While manufacturing, freight, production asset management, along with smart grid and smart building technologies, will see the most investments between 2017 and 2021, the fastest growing areas during this time will include airport facilities and automation -- 33.4% CAGR -- electrical vehicle charging -- 21.1% CAGR -- and in-store marketing -- 20.2% CAGR.

The Asia Pacific region (minus Japan) is expected to spend the most on IoT between now and 2012, with a total of $455 billion in investments. After that region, the United States will spend $421 billion and Western Europe will invest $274 billion.

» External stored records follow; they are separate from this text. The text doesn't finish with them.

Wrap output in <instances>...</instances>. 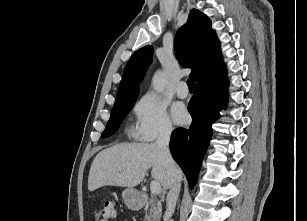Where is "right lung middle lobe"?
<instances>
[{
  "label": "right lung middle lobe",
  "instance_id": "right-lung-middle-lobe-1",
  "mask_svg": "<svg viewBox=\"0 0 307 221\" xmlns=\"http://www.w3.org/2000/svg\"><path fill=\"white\" fill-rule=\"evenodd\" d=\"M137 96L119 101L114 103V106L111 111L110 119L106 125L105 130L103 131L101 137L105 138L115 133L117 127L120 125L122 120L125 118L126 114L133 107Z\"/></svg>",
  "mask_w": 307,
  "mask_h": 221
}]
</instances>
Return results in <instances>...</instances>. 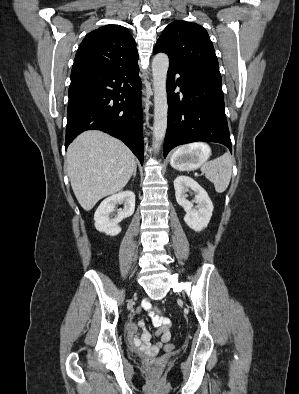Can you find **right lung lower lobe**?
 I'll return each mask as SVG.
<instances>
[{"label": "right lung lower lobe", "instance_id": "obj_1", "mask_svg": "<svg viewBox=\"0 0 299 394\" xmlns=\"http://www.w3.org/2000/svg\"><path fill=\"white\" fill-rule=\"evenodd\" d=\"M138 64L71 78L65 148L97 129L122 140L143 164V115Z\"/></svg>", "mask_w": 299, "mask_h": 394}]
</instances>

All three regions will spend the most within the manufacturing sector.

In his note, Torchia noted China is driving the majority of IoT investments in Asia and these are tied to the country trying to stimulate the economy, while addressing the needs of a growing middle class.

"IoT as a technology juggernaut is considered a key enabler for future economic productivity and efficiency, as well as a means to provide consumer products and services for a burgeoning middle class," Torchia wrote. "China, no longer the low cost producer country in-region, now faces competitive pressures like industrialized countries have experienced for decades. The main drivers then are macroeconomic mainly but followed by industry productivity and consumer lifestyle desires."

Latin America, the Middle East, Africa and Central and Eastern Europe are all expected to see IoT spending increase by a CAGR of more than 20% between now and 2021, according to IDC.